Keywords

These keywords were added by machine and not by the authors. This process is experimental and the keywords may be updated as the learning algorithm improves.

The cancer is a painful disease that kill too many people. Skin cancer is among the most frequent types of tumors in the world, and melanoma is the most worrying type of skin cancer due to its high metastasis chances. Its global occurrence index is close to 133.000 people per year.
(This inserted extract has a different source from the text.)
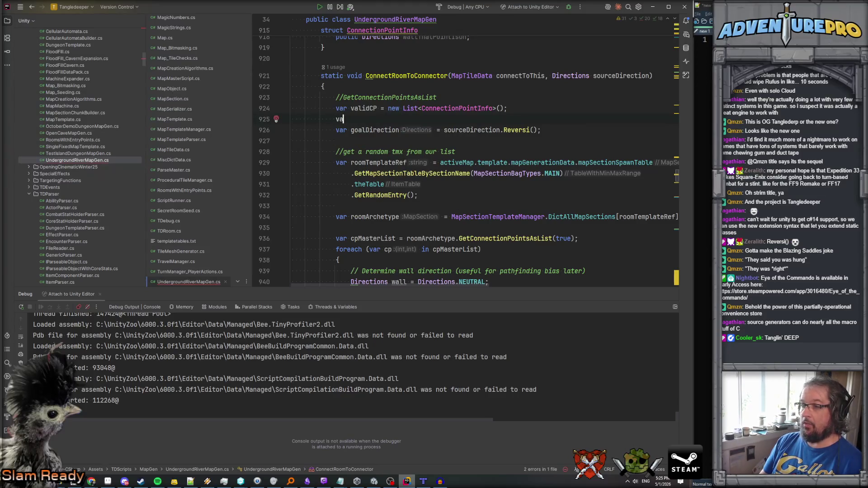
type("r allCP = new Li")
Irresponsible exposure to the sun causes 40 % out of the total. Melanoma is fatal when not diagnosed it its initial stages. The most common diagnosis method is done visually based on five features: asymmetry, border, color, diameter and elevation, also kwon as ABCDE method. We propose three algorithms to extract features of skin moles based on dermatological studies, using digital image processing techniques existing in the lecture. The first feature measures the asymmetry level of the mole; the second one calculates irregularity of the edges, and the third one computes the color variance of the mole. We also evaluate these features as input to classifiers creating a melanoma recognition model that indicates whether is melanoma or normal mole. The analysis of results are shown through ROC curve and 10-fold cross-validation from two dermatological datasets: Atlas of Clinical Dermatology and DermNet NZ.

7.1 Introduction

Nowadays, skin cancer is among the most common cancers in the world, especially in tropical countries because of the high incidence of UV rays. In Brazil is the most common tumor corresponding to 25 % of all malignant tumors already registered according to research conducted by INCA (National Cancer Institute of José Alencar Gomes da Silva) [11]. Its incidence has rapidly increased approximately 3–7 % rates for people with light skin.
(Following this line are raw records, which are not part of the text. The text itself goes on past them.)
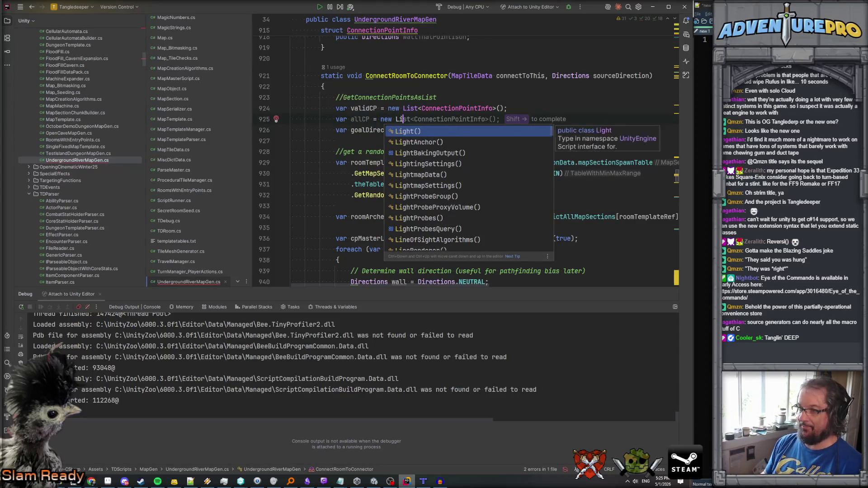
key("shift+Right")
key("Return")
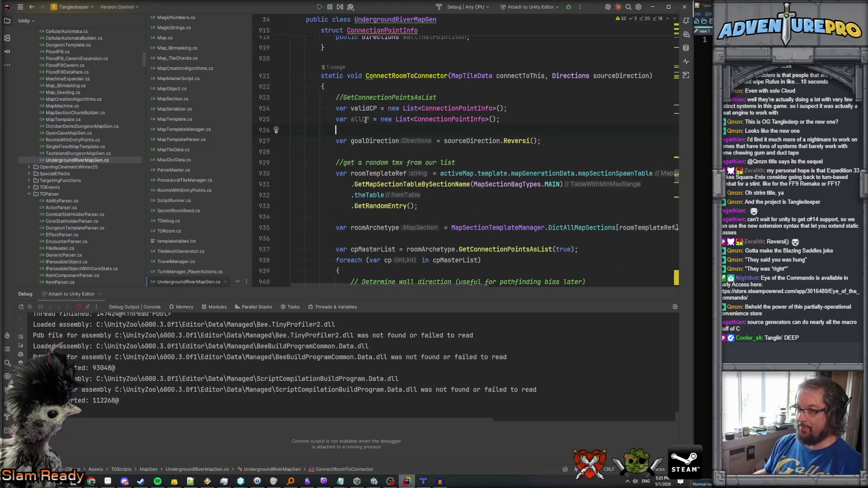
After the wall check, add allCP.Add(...) wrapping a copy of the ConnectionPointInfo creation block.
scroll(411, 191, "down", 5)
scroll(412, 191, "down", 1)
left_click(385, 239)
key("Return")
type("allCP.")
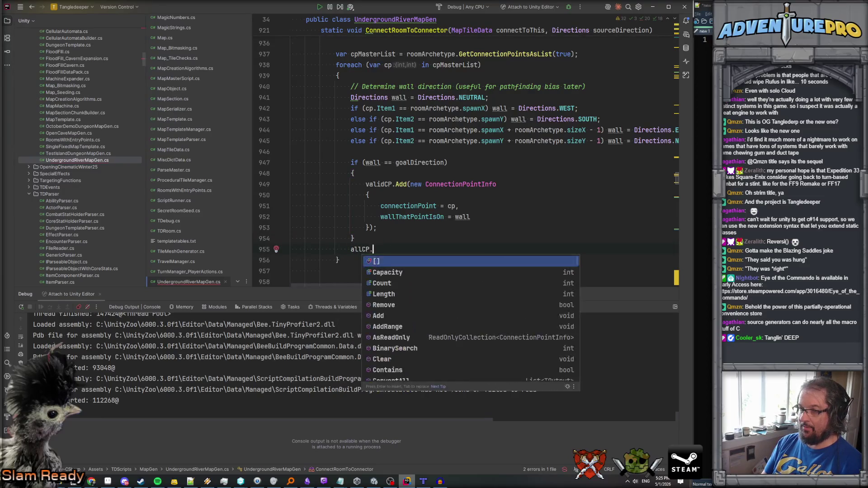
type("Add")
There are three main types of skin cancer: basal cell carcinoma (BCC), squamous cell carcinoma (SCC) and melanoma. The last one represents 4 % of disease diagnostics and its major incidence is in adults with light skins. However, it is the worst case due to its high metastasis chances, the dissemination of the cancer lesion for the other organs.

The successful treatment of this cancer increases considerably if the tumor is identified in the early stages. As evidence, there was a great improvement in survival of melanoma patients that had early diagnosis in the last years [11], and about 90 % of the cases have been completely cured when the tumors was found less than one millimeter of diameter [15].

Scientific works have been developed with the objective to create support systems for melanoma diagnosis since 1980s [3]. Nevertheless, there is not a definition about the most precise model to diagnose this pathology. One reason is the difficulty to compare the models, because are applied different statistical methods to validate, and from different databases, some of these data sets created by their authors, like in Manousaki et al. [12].

In this work, we propose three new algorithms capable to extract mole features from the human skin based on real features, defined by the medical community, using digital image processing techniques. We also propose a recognition model able to distinguish whether a mole image is a melanoma or not based on such features, using one of the following classifiers for decision-making: artificial neural network (ANN), logistic regression (LR) and support vector machine (SVM).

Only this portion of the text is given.